The researchers repeated the experiment, this time using reservoir cells derived from lymph nodes. Among almost 400,000 lymph node CD4+ cells taken from three people who’d maintained suppressive ART for between about 10 and 15 years, they isolated 111 reservoir cells with intact HIV-1 genomes. Again, the researchers found higher levels of surface proteins that conferred an immunity-evading advantage, but compared to the reservoir cells derived from peripheral blood, they identified fewer immune checkpoint receptors and fewer biomarkers associated with diminishing T-cell and NK cell destruction. However, compared to both uninfected cells and reservoir cells derived from peripheral blood, reservoir cells derived from lymph nodes showed higher levels of different surface receptors that protect against apoptosis, a particular kind of cell death.
Taken together, the findings indicate that the long persistence of HIV reservoir cells in the body results from selective pressure exerted by the immune system, forcing them to adapt evading techniques that appear to vary based on tissue type. While these results relate to phenotypic characteristics, another study published in Nature (and previously presented at CROI) reports genotypic markers common among reservoir cells. However, it’s not yet known how and whether these two findings relate.
The researchers also compared the previous peripheral blood analysis to blood samples from two of the participants taken after only one to two years on ART to assess how the profiles of reservoir cells may change over time. Culling 44 reservoir cells from about 250,000 CD4+ cells, the “younger” cells showed higher levels of many of the same biomarkers but not as high as the “older” cells. This finding suggests that reservoir cells begin evolving shortly after beginning ART and may even indicate that T-cells with certain properties are predestined to comprise the latent reservoir.
The study authors note that because numerous biomarkers that varied across tissue types were identified, their results do not support the notion of a single biomarker common to all reservoir cells. Furthermore, they hypothesise that because the characteristics that emerge in reservoir cells depend on selective pressure exerted by an individual’s immune system, their findings are unlikely to apply universally to people living with HIV-1 on ART. Instead, they argue that it’s more likely that biomarkers differ between individuals and that more research is needed to investigate the extent of variation.

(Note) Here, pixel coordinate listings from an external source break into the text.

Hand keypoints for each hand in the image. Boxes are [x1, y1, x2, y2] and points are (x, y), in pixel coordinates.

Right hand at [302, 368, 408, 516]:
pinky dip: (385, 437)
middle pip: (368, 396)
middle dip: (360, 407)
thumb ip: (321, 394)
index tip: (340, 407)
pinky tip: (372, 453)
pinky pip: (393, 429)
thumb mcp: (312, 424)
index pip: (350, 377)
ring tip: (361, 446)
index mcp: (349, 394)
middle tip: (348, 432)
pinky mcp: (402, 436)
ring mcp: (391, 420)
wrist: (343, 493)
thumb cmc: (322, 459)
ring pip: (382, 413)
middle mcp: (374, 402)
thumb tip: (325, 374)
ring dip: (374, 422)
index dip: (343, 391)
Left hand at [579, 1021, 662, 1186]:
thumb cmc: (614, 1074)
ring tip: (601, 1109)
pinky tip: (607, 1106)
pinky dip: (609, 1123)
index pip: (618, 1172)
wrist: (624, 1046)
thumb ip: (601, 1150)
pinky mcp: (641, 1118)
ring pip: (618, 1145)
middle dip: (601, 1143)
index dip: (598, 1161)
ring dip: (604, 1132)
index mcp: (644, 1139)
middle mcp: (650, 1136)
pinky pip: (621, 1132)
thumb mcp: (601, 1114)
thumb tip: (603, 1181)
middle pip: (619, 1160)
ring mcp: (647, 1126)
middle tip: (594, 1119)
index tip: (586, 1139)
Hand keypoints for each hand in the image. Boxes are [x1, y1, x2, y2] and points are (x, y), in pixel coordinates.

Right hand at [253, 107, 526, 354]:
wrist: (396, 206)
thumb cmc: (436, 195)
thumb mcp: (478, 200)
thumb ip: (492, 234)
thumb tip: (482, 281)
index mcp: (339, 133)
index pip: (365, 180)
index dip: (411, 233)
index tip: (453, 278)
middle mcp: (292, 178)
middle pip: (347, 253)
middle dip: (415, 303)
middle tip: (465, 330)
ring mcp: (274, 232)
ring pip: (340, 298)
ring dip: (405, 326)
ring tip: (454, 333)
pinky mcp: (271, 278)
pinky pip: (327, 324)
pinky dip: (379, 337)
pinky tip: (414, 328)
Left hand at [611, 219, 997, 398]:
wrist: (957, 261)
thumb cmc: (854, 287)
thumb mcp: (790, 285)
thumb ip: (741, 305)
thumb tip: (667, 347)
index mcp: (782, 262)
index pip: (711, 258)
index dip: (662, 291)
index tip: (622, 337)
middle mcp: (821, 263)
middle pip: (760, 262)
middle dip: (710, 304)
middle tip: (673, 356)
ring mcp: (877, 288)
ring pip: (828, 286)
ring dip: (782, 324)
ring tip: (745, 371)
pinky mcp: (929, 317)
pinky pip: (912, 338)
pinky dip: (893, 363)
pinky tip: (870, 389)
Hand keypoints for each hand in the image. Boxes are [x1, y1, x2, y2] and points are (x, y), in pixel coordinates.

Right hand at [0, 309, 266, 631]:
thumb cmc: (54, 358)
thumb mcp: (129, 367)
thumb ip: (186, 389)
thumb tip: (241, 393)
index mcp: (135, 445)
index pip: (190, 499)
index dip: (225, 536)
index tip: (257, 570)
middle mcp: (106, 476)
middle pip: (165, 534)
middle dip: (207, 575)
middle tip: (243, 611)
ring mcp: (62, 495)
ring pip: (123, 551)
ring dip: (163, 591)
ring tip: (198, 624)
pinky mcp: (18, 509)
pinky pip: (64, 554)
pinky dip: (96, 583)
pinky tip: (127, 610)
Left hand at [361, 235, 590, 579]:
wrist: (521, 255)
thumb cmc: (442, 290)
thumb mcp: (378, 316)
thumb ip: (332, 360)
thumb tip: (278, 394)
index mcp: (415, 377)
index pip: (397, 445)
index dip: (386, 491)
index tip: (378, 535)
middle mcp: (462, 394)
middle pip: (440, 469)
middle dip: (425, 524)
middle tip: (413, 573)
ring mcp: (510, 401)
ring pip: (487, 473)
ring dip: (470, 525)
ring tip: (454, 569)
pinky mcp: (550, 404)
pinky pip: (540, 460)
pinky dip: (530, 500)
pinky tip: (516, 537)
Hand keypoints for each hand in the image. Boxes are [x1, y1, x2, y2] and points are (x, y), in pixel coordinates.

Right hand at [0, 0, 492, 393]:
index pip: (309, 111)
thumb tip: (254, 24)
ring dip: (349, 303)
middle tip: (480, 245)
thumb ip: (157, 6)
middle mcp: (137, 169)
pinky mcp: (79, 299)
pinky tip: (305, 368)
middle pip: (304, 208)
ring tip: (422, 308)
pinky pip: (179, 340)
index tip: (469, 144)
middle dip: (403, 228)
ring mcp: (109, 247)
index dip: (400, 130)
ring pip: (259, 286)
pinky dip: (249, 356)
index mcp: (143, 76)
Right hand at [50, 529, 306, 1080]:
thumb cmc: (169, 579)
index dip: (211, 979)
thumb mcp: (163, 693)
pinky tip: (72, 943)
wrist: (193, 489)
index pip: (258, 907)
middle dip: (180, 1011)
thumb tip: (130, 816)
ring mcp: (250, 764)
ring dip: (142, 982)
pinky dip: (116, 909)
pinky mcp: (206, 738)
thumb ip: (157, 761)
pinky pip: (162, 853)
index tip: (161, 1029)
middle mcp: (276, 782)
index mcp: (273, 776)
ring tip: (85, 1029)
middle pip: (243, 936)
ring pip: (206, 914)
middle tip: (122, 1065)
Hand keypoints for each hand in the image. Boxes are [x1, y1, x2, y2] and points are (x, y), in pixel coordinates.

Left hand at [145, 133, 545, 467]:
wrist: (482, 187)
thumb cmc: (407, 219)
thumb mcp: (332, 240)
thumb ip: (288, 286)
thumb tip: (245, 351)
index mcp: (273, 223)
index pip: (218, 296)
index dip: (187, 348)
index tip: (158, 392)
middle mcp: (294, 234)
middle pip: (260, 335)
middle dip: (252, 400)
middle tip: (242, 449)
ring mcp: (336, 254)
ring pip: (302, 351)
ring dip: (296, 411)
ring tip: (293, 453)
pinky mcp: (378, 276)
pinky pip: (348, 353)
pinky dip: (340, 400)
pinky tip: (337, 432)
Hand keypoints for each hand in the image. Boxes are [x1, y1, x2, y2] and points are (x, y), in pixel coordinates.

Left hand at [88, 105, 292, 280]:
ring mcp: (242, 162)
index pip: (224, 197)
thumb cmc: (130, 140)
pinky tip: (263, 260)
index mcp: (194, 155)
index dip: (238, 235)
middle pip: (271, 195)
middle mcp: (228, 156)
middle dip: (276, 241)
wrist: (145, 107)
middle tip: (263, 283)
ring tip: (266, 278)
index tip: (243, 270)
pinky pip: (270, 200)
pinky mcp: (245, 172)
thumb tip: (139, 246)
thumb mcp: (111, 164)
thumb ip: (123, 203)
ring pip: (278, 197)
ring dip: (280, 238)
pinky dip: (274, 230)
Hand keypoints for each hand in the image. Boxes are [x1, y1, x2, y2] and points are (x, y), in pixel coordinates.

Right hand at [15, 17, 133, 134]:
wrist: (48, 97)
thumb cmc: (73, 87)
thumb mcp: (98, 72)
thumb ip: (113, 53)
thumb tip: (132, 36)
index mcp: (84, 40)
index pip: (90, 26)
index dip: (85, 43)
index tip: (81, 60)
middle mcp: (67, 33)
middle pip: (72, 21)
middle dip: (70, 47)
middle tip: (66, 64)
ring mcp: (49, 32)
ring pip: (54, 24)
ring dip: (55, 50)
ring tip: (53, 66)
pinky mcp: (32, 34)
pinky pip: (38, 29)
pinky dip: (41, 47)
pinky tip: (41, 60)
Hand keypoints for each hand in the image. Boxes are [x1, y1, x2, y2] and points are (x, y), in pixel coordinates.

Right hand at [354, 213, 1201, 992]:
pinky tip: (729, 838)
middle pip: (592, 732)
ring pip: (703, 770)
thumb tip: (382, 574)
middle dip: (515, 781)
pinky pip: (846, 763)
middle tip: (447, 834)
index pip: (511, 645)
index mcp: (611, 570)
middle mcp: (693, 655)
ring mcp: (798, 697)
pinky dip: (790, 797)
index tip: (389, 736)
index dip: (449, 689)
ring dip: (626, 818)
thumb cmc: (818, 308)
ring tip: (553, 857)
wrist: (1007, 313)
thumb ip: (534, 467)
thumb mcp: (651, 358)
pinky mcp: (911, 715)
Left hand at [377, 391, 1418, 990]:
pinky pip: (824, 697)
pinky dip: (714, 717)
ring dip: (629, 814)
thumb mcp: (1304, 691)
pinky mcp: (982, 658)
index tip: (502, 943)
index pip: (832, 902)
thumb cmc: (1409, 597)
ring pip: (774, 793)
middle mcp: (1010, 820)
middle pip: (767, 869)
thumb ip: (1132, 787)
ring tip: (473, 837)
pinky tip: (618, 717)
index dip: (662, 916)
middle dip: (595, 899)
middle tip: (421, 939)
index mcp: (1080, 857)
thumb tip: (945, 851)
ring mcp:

The authors conclude that they are not claiming that the biomarkers identified in this study could serve as specific immunotherapy targets. However, inhibiting these protective molecules could strengthen the immune system’s ability to attack reservoir cells, which may one day result in drug-free remission in people with HIV-1.
Sun W et al. Phenotypic signatures of immune selection in HIV-1 reservoir cells. Nature, online ahead of print, 4 January 2023.